Et pourtant, la société aristocratique russe (et, encore une fois, la haute société dans le monde) était plus rigide et liée à la tradition que jamais. Il y avait un réel sentiment que l'aristocratie était déconnectée et insulaire, plus soucieuse de sa propre politique intérieure et de ses commérages que des problèmes croissants du pays. Il y avait une nette fracture entre les vues morales et politiques des campagnes et des villes, les classes supérieures étant de plus en plus considérées comme immorales et dissolues.
Mis à part la célèbre ligne d'ouverture "Toutes les familles heureuses se ressemblent, chaque famille malheureuse est malheureuse à sa manière", "Anna Karenina" regorge de pensées fascinantes:
«Et la mort, comme seul moyen de raviver l'amour d'elle-même dans son cœur, de le punir et de remporter la victoire dans ce concours qu'un mauvais esprit dans son cœur menait contre lui, s'est présentée clairement et vivement à elle.»
«La vie elle-même m'a donné la réponse, dans ma connaissance de ce qui est bon et mauvais. Et cette connaissance que je n'ai acquise en aucune façon; il m'a été donné comme à tout le monde, parce que je ne pouvais pas l'emporter de n'importe où. »
"Je vois un paon, comme cette tête de plume, qui ne fait que s'amuser."
"La plus haute société de Pétersbourg est essentiellement une: en elle tout le monde connaît tout le monde, tout le monde visite même tout le monde."
«Il ne pouvait pas se tromper. Il n'y avait pas d'autres yeux comme ceux du monde. Il n'y avait qu'une seule créature au monde qui pouvait concentrer pour lui toute la luminosité et le sens de la vie. C'était elle. "

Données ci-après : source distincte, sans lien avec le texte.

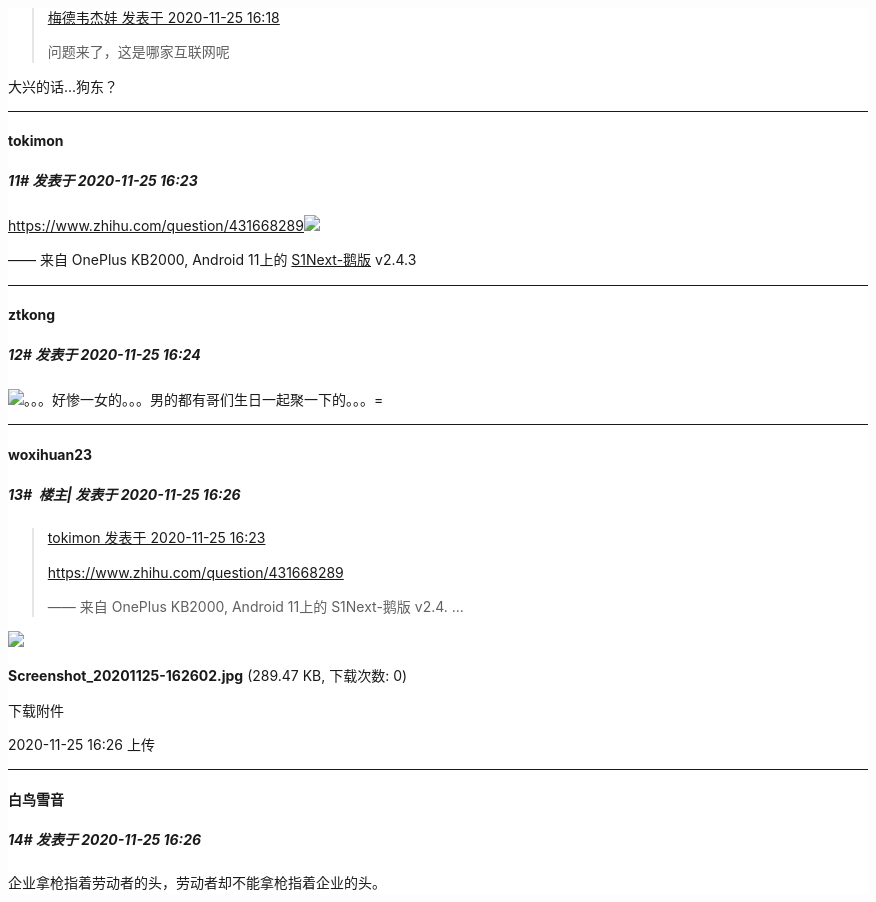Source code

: 
<blockquote><a href="httphttps://bbs.saraba1st.com/2b/forum.php?mod=redirect&amp;goto=findpost&amp;pid=49515458&amp;ptid=1974257" target="_blank">梅德韦杰娃 发表于 2020-11-25 16:18</a>

问题来了，这是哪家互联网呢</blockquote>
大兴的话...狗东？


-----

####  tokimon  
##### 11#       发表于 2020-11-25 16:23


https://www.zhihu.com/question/431668289<img src="https://p.sda1.dev/0/8a1db5c0d484d6ce33c1e78d61d8bd95/IMG_CMP_82642893.jpeg" referrerpolicy="no-referrer">

—— 来自 OnePlus KB2000, Android 11上的 [S1Next-鹅版](https://github.com/ykrank/S1-Next/releases) v2.4.3


-----

####  ztkong  
##### 12#       发表于 2020-11-25 16:24


<img src="https://static.saraba1st.com/image/smiley/face2017/180.png" referrerpolicy="no-referrer">。。。好惨一女的。。。男的都有哥们生日一起聚一下的。。。=


-----

####  woxihuan23  
##### 13#         楼主| 发表于 2020-11-25 16:26


<blockquote><a href="httphttps://bbs.saraba1st.com/2b/forum.php?mod=redirect&amp;goto=findpost&amp;pid=49515526&amp;ptid=1974257" target="_blank">tokimon 发表于 2020-11-25 16:23</a>

https://www.zhihu.com/question/431668289


—— 来自 OnePlus KB2000, Android 11上的 S1Next-鹅版 v2.4. ...</blockquote>

<img src="https://img.saraba1st.com/forum/202011/25/162625no76lbl6x7a8awai.jpg" referrerpolicy="no-referrer">


<strong>Screenshot_20201125-162602.jpg</strong> (289.47 KB, 下载次数: 0)

下载附件

2020-11-25 16:26 上传


-----

####  白鸟雪音  
##### 14#       发表于 2020-11-25 16:26


企业拿枪指着劳动者的头，劳动者却不能拿枪指着企业的头。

"Les Karenins, mari et femme, ont continué à vivre dans la même maison, se sont rencontrés tous les jours, mais étaient de parfaits inconnus."
"Aimez ceux qui vous détestent."
"Toute la variété, tout le charme, toute la beauté de la vie est faite de lumière et d'ombre."
"Quel que soit notre destin, nous l'avons fait nous-mêmes, et nous ne nous en plaignons pas."
"Le respect a été inventé pour couvrir l'endroit vide où l'amour devrait être."